""Production" is code for "playground"" on https://aligot-death.space, available at https://aligot-death.space/txt/production-is-playground-en


"Production" is code for "playground"

You don't need that, do you?

Read it aloud: play pause stop
2 min

One day we lost the connection to our production servers: after a few calls, we realised that the infrastructure team were using our servers as test beds because they were not informed that these servers were live. We later learned that the hardware was not compatible with the custom Red Hat image used, which prevented reboots (or else NFS mounts and some other configuration files would be deleted).

We knew about the no-reboot issue but not the actual reason: they were using our production servers to debug it because the CTO gave contradictory information to both of our teams.

We requested a restoration of the files to the backup team, because, you know, we needed them.
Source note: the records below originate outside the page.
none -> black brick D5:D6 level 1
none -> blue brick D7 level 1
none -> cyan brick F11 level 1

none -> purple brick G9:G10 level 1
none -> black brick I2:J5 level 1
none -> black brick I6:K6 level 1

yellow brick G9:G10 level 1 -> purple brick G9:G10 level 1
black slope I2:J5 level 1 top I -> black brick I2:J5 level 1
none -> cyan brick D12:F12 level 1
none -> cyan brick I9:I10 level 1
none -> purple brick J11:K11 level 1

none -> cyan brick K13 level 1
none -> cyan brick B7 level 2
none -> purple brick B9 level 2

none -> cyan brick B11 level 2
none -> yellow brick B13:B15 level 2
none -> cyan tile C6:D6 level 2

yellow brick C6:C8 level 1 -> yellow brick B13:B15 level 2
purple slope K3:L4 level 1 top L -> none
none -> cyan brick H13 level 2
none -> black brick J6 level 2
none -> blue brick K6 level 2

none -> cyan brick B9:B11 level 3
We got confirmation that it was done but the files were still missing. After investigation, they told us that when they were prompted by the backup software to overwrite the still present but empty directories, they simply hit "no" and closed the restoration ticket. Another attempt failed because they "let the workstation handling the operation go to sleep during the process".
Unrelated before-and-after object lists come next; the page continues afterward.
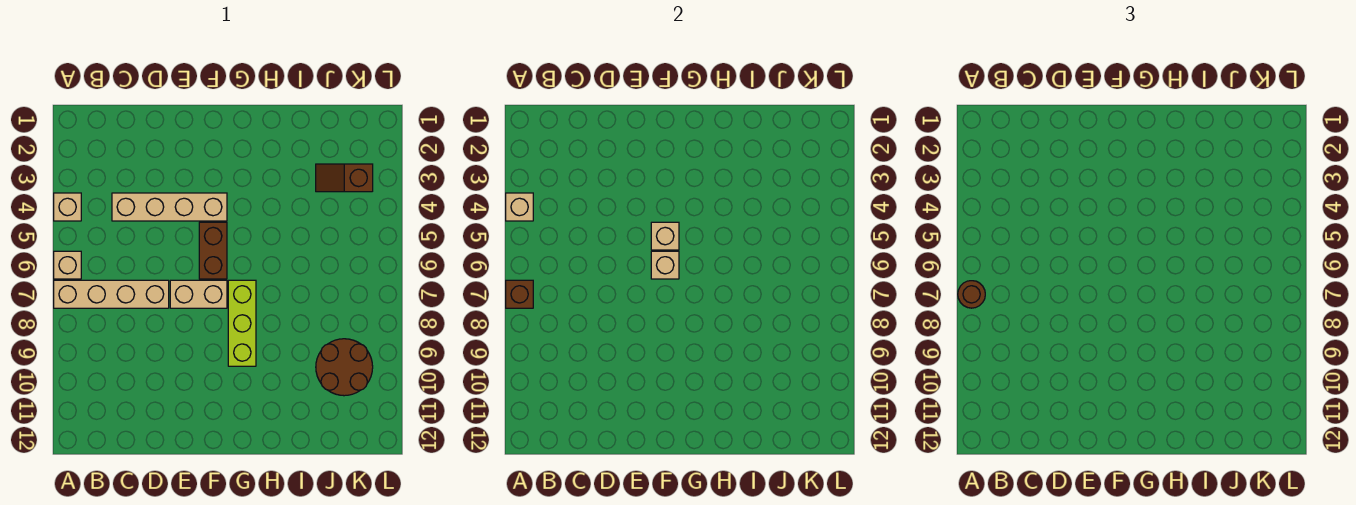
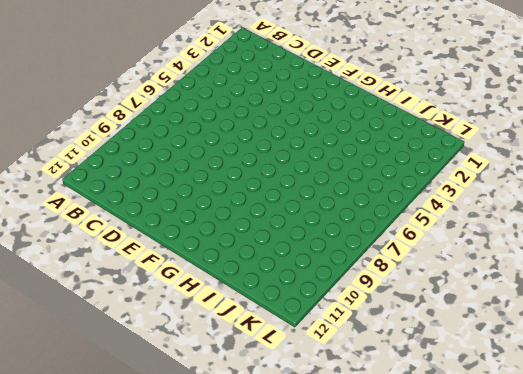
none -> tan brick A4 level 1
none -> tan brick A6 level 1
none -> tan brick A7:D7 level 1

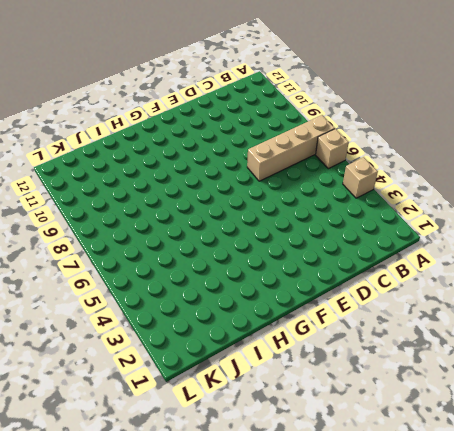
none -> tan brick C4:F4 level 1
none -> tan brick E7:F7 level 1
none -> brown brick F5:F6 level 1

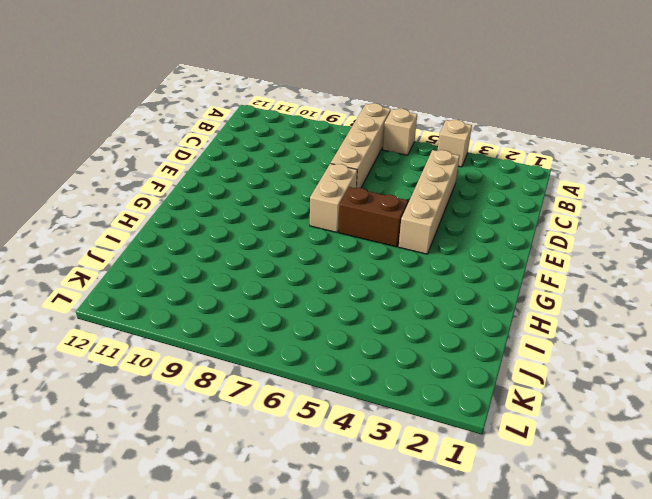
none -> lime brick G7:G9 level 1
none -> brown slope J3:K3 level 1 top K
none -> brown round brick J9:K10 level 1

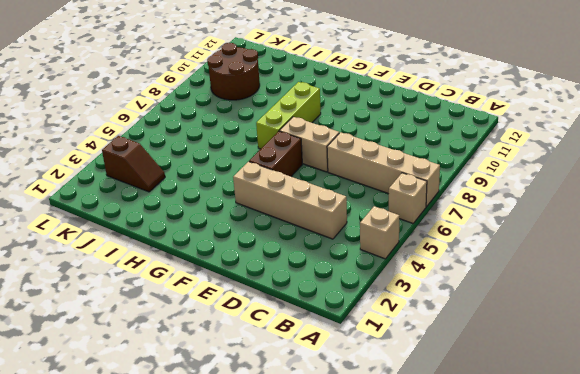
none -> tan brick A4 level 2
none -> brown brick A7 level 2
none -> tan brick F5 level 2

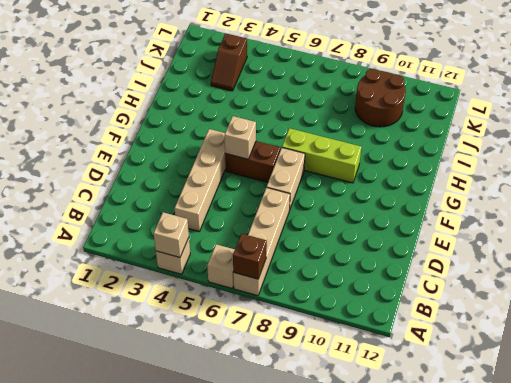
none -> tan brick F6 level 2
none -> brown round brick A7 level 3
But it didn't stopped here: we allowed the OS team to perform their tests on our perfomance test infrastructure. We got no news for a while, and when we contacted them they said that they were actually waiting for the machines to be shutdown but didn't asked for it.
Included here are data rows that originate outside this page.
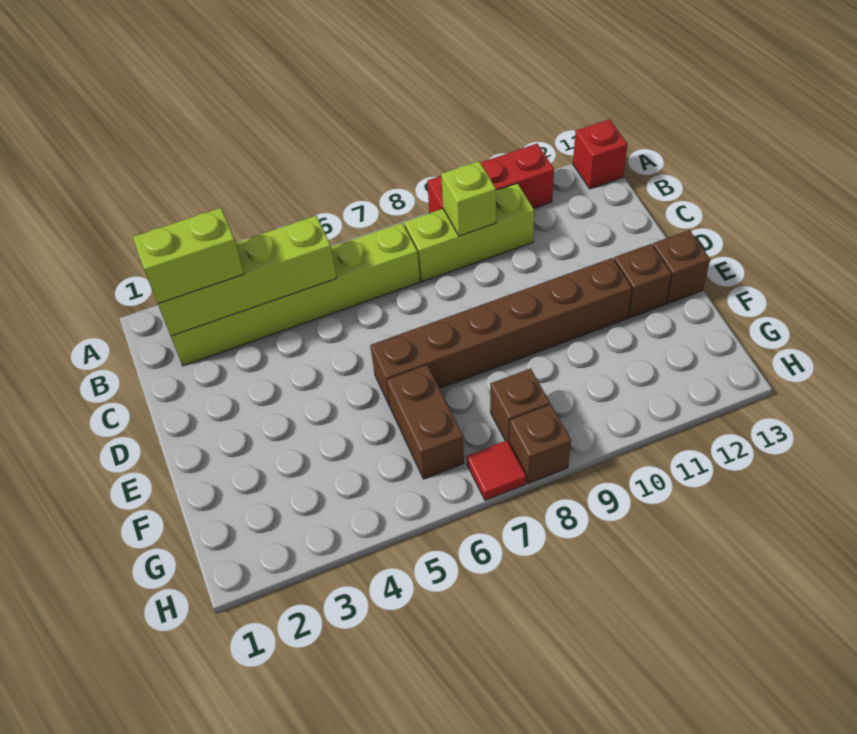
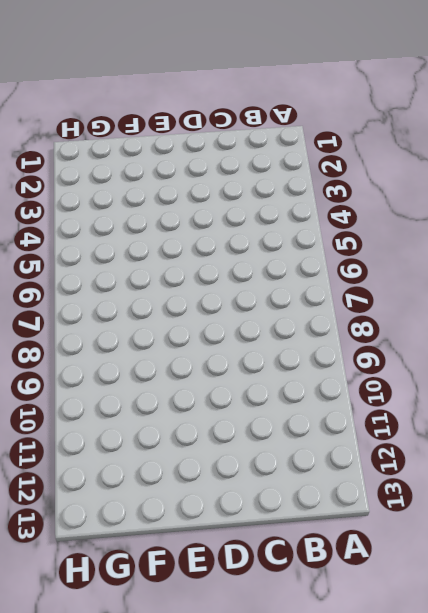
none -> red brick A9:A11 level 1
none -> red brick A13 level 1
none -> lime brick B2:B7 level 1

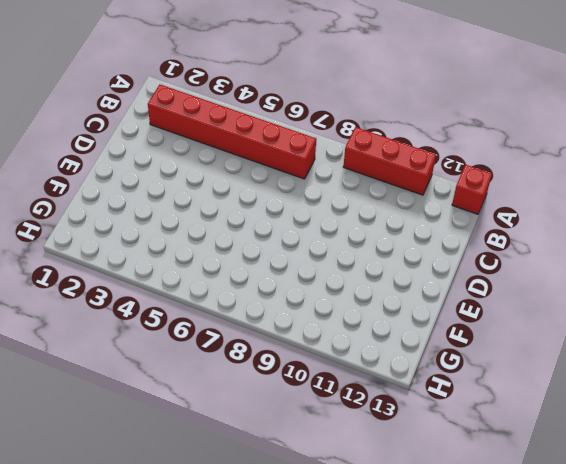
red brick B2:B7 level 1 -> lime brick B2:B7 level 1
none -> lime brick B8:B10 level 1
none -> brown brick E6:E11 level 1
none -> brown brick E12 level 1

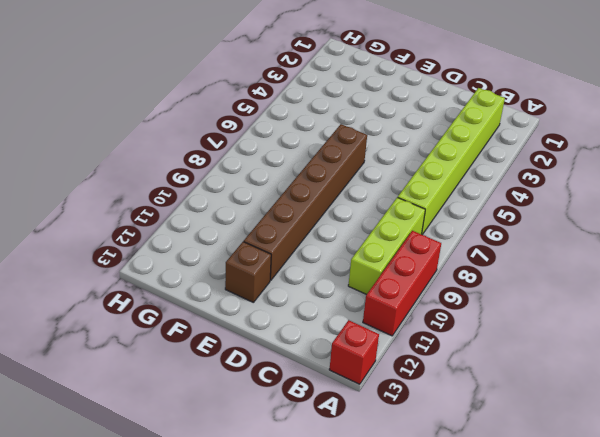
none -> brown brick E13 level 1
none -> brown brick F6:G6 level 1
none -> brown brick G8 level 1

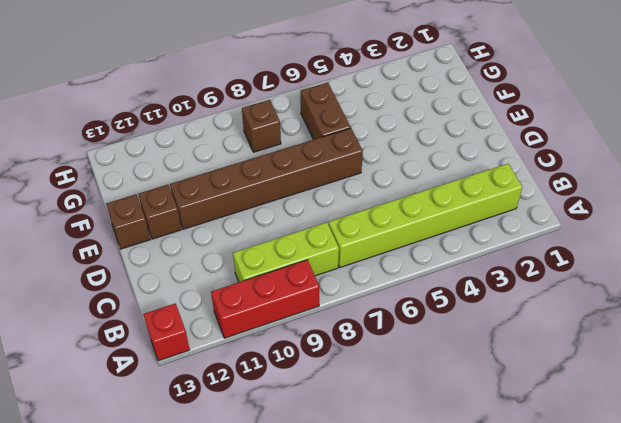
none -> red tile H7 level 1
none -> brown brick H8 level 1
none -> lime brick B2:B5 level 2

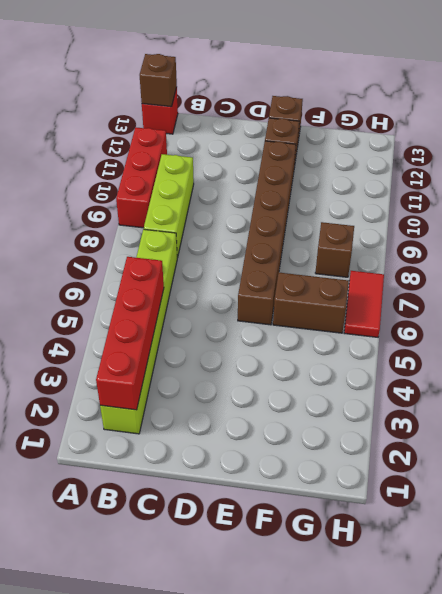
brown brick A13 level 2 -> brown brick H8 level 1
red brick B2:B5 level 2 -> lime brick B2:B5 level 2
red tile H6:H7 level 1 -> red tile H7 level 1
none -> lime brick B9 level 2
none -> lime brick B2:B3 level 3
We requested said shutdown to the infrastructure team. They then asked us permission for a full wipe of the machines, but we asked for a delay as we needed them again. The following week, they did it anyway. So we asked (again) the backup team to restore the servers: they failed to do so because in the mean time they had changed their infrastucture so the backups were not longer properly assigned. Long story short, they ended up having to wipe down their backup servers, and we lost our data. A few months later, we were having connectivity issues on production. As it turns out it was caused by the storage team: they were testing the new Kerberos version, because, you know, "you are the only team with this version of Red Hat".